Stored items

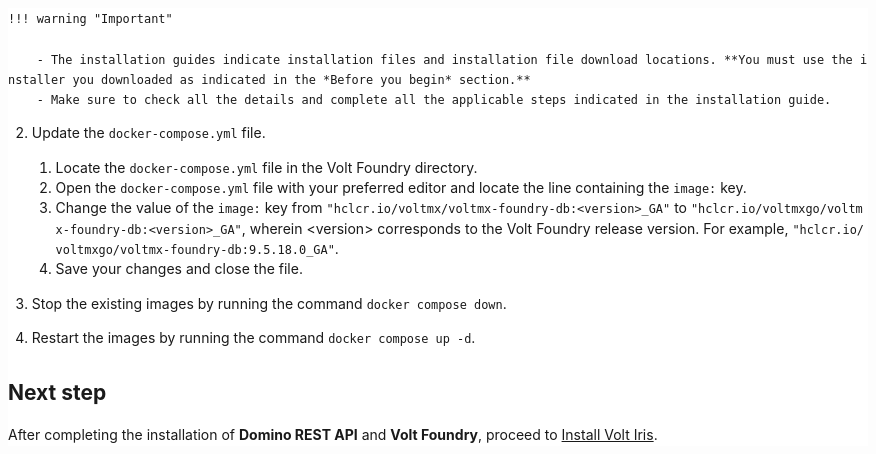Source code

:     !!! warning "Important"

        - The installation guides indicate installation files and installation file download locations. **You must use the installer you downloaded as indicated in the *Before you begin* section.**
        - Make sure to check all the details and complete all the applicable steps indicated in the installation guide.

2. Update the `docker-compose.yml` file.

    1. Locate the `docker-compose.yml` file in the Volt Foundry directory.
    2. Open the `docker-compose.yml` file with your preferred editor and locate the line containing the `image:` key.
    3. Change the value of the `image:` key from `"hclcr.io/voltmx/voltmx-foundry-db:<version>_GA"` to `"hclcr.io/voltmxgo/voltmx-foundry-db:<version>_GA"`, wherein <version\> corresponds to the Volt Foundry release version. For example, `"hclcr.io/voltmxgo/voltmx-foundry-db:9.5.18.0_GA"`.
    4. Save your changes and close the file. 

3. Stop the existing images by running the command `docker compose down`.
4. Restart the images by running the command `docker compose up -d`.

## Next step

After completing the installation of **Domino REST API** and **Volt Foundry**, proceed to [Install Volt Iris](../installiris/installiris.md).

▶ **WHAT THE EXERCISE ASKS**
Copy each line of the entries in which the string "command" is found.

▶ **SOLVED EXERCISE**
3. Stop the existing images by running the command `docker compose down`.
4. Restart the images by running the command `docker compose up -d`.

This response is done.